What you will do:
What lines in the data below mention the string "savoir"? Copy them out.

(Data provided Opens)

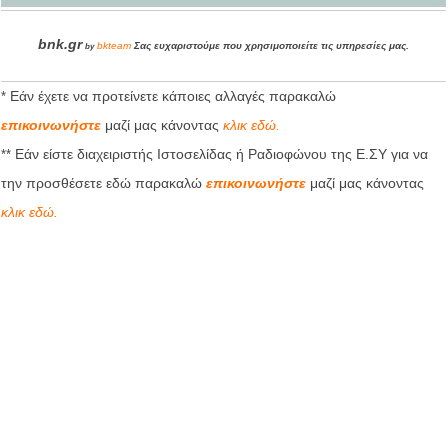
bnk.gr
bkteam
Σας ευχαριστούμε που χρησιμοποιείτε τις υπηρεσίες μας.
by
Εάν έχετε να προτείνετε κάποιες αλλαγές παρακαλώ
*
μαζί μας κάνοντας
επικοινωνήστε
κλικ εδώ.
Εάν είστε διαχειριστής Ιστοσελίδας ή Ραδιοφώνου της Ε.ΣΥ για να
**
την προσθέσετε εδώ παρακαλώ
μαζί μας κάνοντας
επικοινωνήστε
κλικ εδώ.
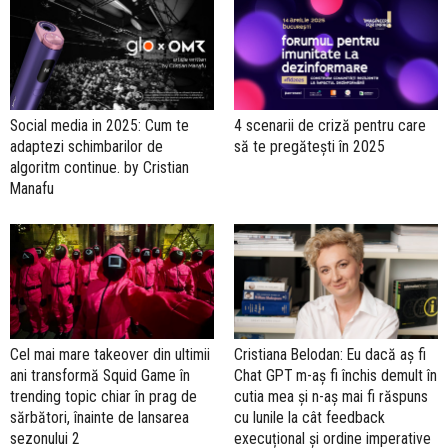
Social media in 2025: Cum te
4 scenarii de criză pentru care
adaptezi schimbarilor de
să te pregătești în 2025
algoritm continue. by Cristian
Manafu
Cel mai mare takeover din ultimii
Cristiana Belodan: Eu dacă aș fi
ani transformă Squid Game în
Chat GPT m-aș fi închis demult în
trending topic chiar în prag de
cutia mea și n-aș mai fi răspuns
sărbători, înainte de lansarea
cu lunile la cât feedback
sezonului 2
execuțional și ordine imperative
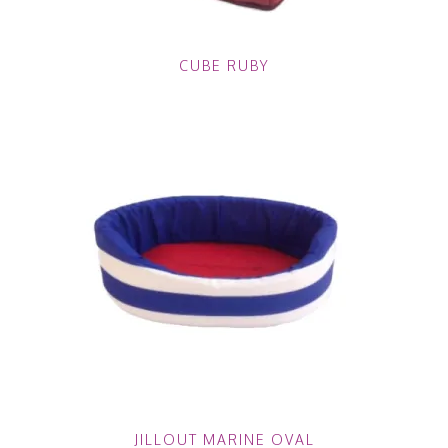
CUBE RUBY
JILLOUT MARINE OVAL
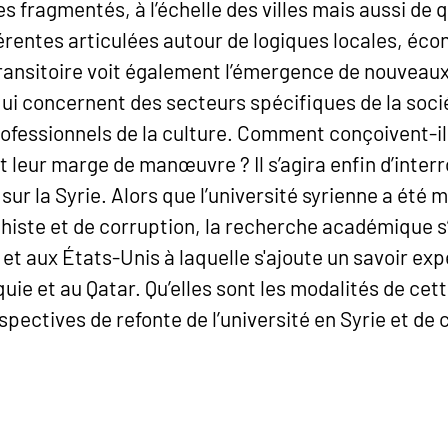
res fragmentés, à l’échelle des villes mais aussi de 
érentes articulées autour de logiques locales, éc
transitoire voit également l’émergence de nouveaux
qui concernent des secteurs spécifiques de la soc
ofessionnels de la culture. Comment conçoivent-ils 
st leur marge de manœuvre ? Il s’agira enfin d’inter
sur la Syrie. Alors que l’université syrienne a été 
histe et de corruption, la recherche académique s
t aux États-Unis à laquelle s'ajoute un savoir exp
uie et au Qatar. Qu’elles sont les modalités de cet
pectives de refonte de l’université en Syrie et de 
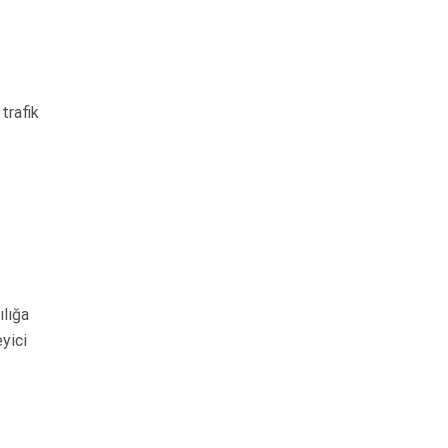
trafik
ılığa
yici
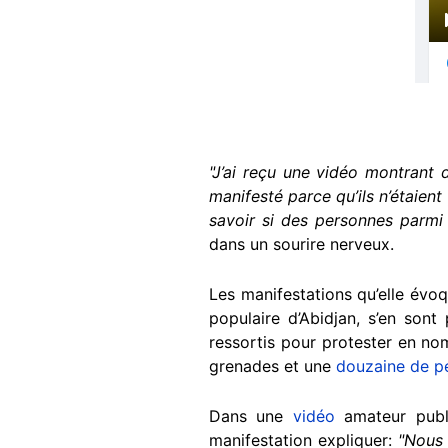
"J’ai reçu une vidéo montrant
manifesté parce qu’ils n’étaien
savoir si des personnes parmi
dans un sourire nerveux.
Les manifestations qu’elle évo
populaire d’Abidjan, s’en sont
ressortis pour protester en nom
grenades et une
douzaine de pe
Dans une
vidéo
amateur publi
manifestation expliquer:
"Nous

(Data provided Closes)

Output:
t aux États-Unis à laquelle s'ajoute un savoir exp
savoir si des personnes parmi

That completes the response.